Each line below from the one containing "en düşük, 5 en yüksek)" through the one containing "Rusya’da Türk işçi" should be output exactly as it stands, and no other line should appear.

(Extracted page text data)
+===+

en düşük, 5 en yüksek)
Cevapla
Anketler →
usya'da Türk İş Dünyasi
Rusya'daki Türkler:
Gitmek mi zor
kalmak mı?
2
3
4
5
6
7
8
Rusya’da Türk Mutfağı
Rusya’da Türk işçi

+===+

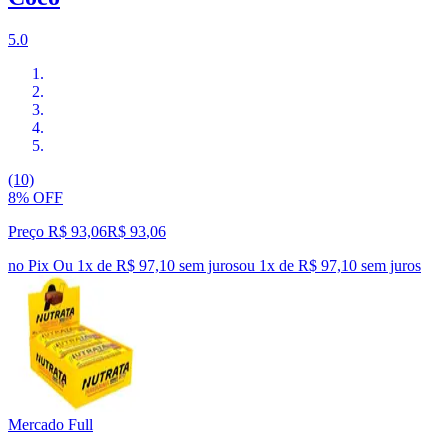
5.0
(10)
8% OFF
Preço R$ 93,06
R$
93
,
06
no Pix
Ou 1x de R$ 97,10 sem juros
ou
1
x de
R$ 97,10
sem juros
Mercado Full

+===+

Worked solution =
en düşük, 5 en yüksek)
Cevapla
Anketler →
usya'da Türk İş Dünyasi
Rusya'daki Türkler:
Gitmek mi zor
kalmak mı?
2
3
4
5
6
7
8
Rusya’da Türk Mutfağı
Rusya’da Türk işçi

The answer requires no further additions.